Data shown Block Start

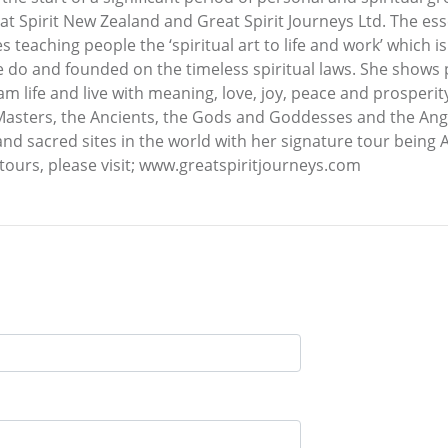
t Spirit New Zealand and Great Spirit Journeys Ltd. The ess
es teaching people the ‘spiritual art to life and work’ whic
we do and founded on the timeless spiritual laws. She shows
am life and live with meaning, love, joy, peace and prosperity
Masters, the Ancients, the Gods and Goddesses and the Angel
nd sacred sites in the world with her signature tour being A
tours, please visit; www.greatspiritjourneys.com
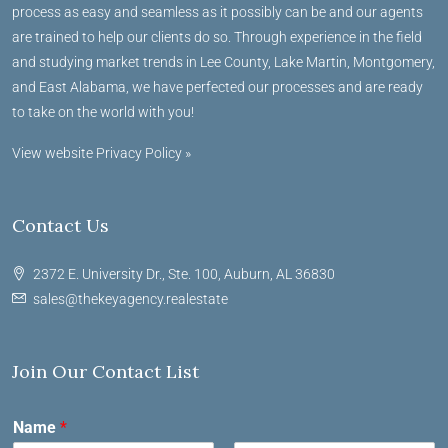
process as easy and seamless as it possibly can be and our agents
are trained to help our clients do so. Through experience in the field
and studying market trends in Lee County, Lake Martin, Montgomery,
and East Alabama, we have perfected our processes and are ready
to take on the world with you!
View website Privacy Policy »
Contact Us
2372 E. University Dr., Ste. 100, Auburn, AL 36830
sales@thekeyagency.realestate
Join Our Contact List
Name
*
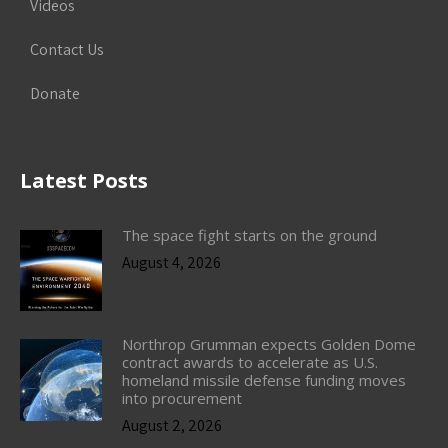
Videos
Contact Us
Donate
Latest Posts
The space fight starts on the ground
August 4, 2026
Northrop Grumman expects Golden Dome
contract awards to accelerate as U.S.
homeland missile defense funding moves
into procurement
August 2, 2026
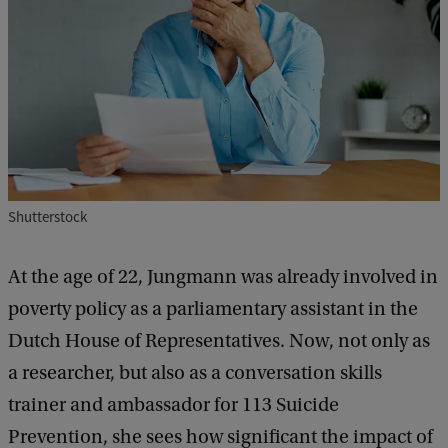
Shutterstock
At the age of 22, Jungmann was already involved in
poverty policy as a parliamentary assistant in the
Dutch House of Representatives. Now, not only as
a researcher, but also as a conversation skills
trainer and ambassador for 113 Suicide
Prevention, she sees how significant the impact of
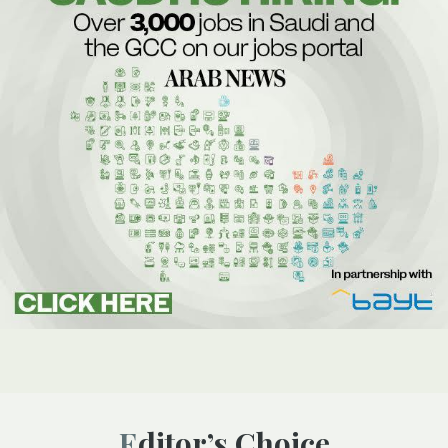
Editor’s Choice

Data shown Block End

=== Assignment ===
Copy the text of the listing above word for word, line by line, and leave out the picture markers.

=== Solution to this exercise ===
t Spirit New Zealand and Great Spirit Journeys Ltd. The ess
es teaching people the ‘spiritual art to life and work’ whic
we do and founded on the timeless spiritual laws. She shows
am life and live with meaning, love, joy, peace and prosperity
Masters, the Ancients, the Gods and Goddesses and the Angel
nd sacred sites in the world with her signature tour being A
tours, please visit; www.greatspiritjourneys.com
process as easy and seamless as it possibly can be and our agents
are trained to help our clients do so. Through experience in the field
and studying market trends in Lee County, Lake Martin, Montgomery,
and East Alabama, we have perfected our processes and are ready
to take on the world with you!
View website Privacy Policy »
Contact Us
2372 E. University Dr., Ste. 100, Auburn, AL 36830
sales@thekeyagency.realestate
Join Our Contact List
Name
*
Videos
Contact Us
Donate
Latest Posts
The space fight starts on the ground
August 4, 2026
Northrop Grumman expects Golden Dome
contract awards to accelerate as U.S.
homeland missile defense funding moves
into procurement
August 2, 2026
Shutterstock
At the age of 22, Jungmann was already involved in
poverty policy as a parliamentary assistant in the
Dutch House of Representatives. Now, not only as
a researcher, but also as a conversation skills
trainer and ambassador for 113 Suicide
Prevention, she sees how significant the impact of
Editor’s Choice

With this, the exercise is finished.